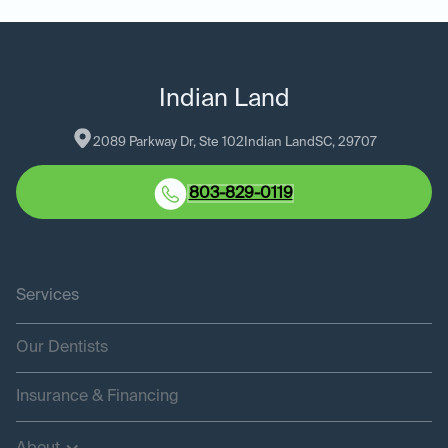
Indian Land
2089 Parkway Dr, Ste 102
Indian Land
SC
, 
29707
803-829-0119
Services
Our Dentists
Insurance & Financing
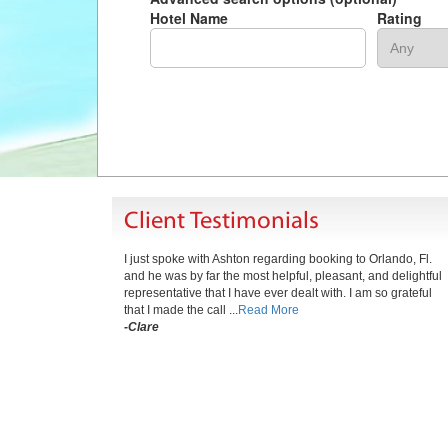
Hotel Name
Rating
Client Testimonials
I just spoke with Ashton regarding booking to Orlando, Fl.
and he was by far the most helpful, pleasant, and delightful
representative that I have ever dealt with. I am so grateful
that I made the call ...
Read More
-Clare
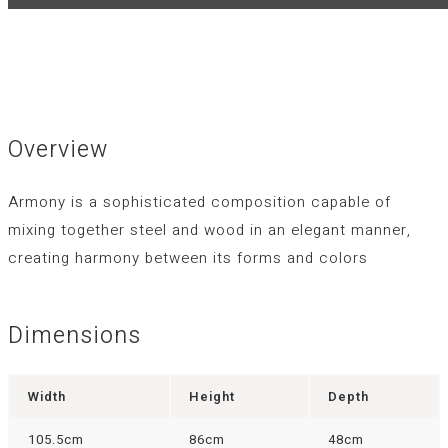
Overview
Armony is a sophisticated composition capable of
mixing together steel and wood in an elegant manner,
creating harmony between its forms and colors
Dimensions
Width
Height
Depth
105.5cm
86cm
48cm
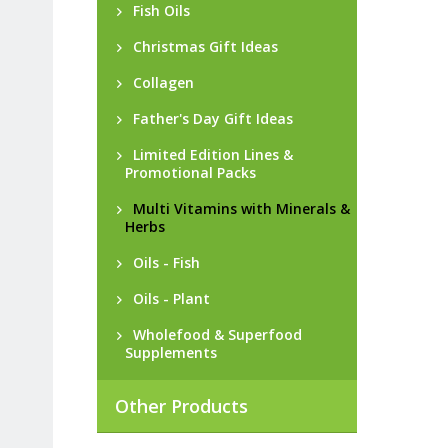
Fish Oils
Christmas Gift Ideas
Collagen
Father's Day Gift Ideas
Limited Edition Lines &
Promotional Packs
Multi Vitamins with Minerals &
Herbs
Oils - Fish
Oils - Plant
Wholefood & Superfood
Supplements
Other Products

* * *

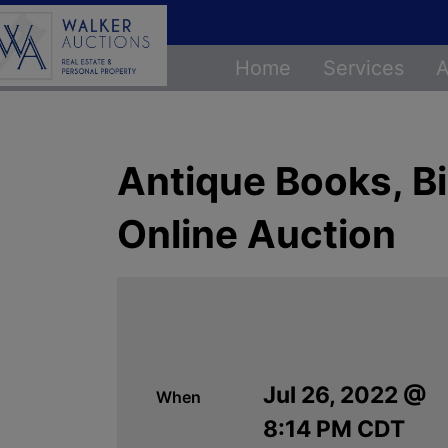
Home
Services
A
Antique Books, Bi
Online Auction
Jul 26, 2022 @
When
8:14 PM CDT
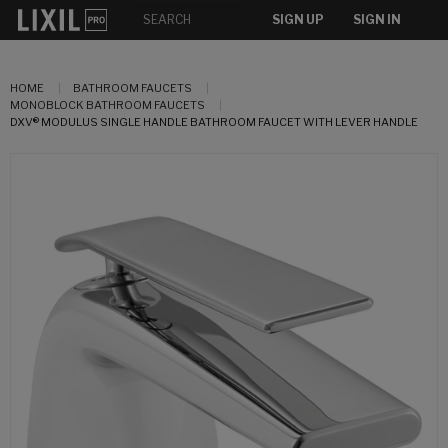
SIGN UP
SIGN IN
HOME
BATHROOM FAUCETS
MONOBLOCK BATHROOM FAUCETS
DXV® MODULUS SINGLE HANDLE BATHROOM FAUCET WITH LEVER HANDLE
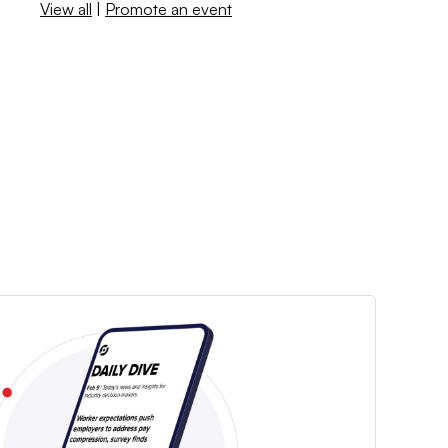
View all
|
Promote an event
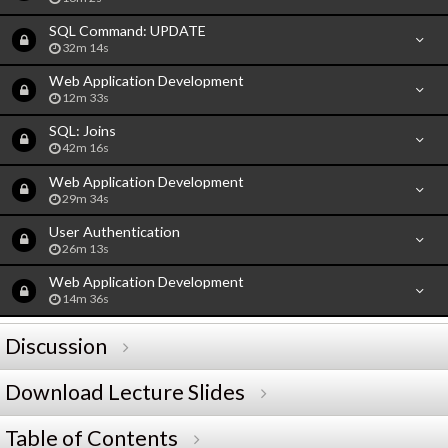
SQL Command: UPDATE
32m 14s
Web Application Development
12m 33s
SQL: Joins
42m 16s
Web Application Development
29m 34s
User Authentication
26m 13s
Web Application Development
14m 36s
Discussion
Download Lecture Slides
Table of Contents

---

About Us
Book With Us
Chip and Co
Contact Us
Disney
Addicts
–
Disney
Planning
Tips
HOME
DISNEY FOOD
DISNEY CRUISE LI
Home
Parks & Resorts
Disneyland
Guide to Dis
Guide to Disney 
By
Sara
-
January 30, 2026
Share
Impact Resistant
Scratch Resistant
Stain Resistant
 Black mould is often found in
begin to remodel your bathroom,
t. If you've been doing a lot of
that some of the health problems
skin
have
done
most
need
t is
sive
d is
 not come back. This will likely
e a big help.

=== WORK TO BE COMPLETED ===
Count the lines above that contain the word "FAUCETS". Give only the number.

=== RESPONSE ===
2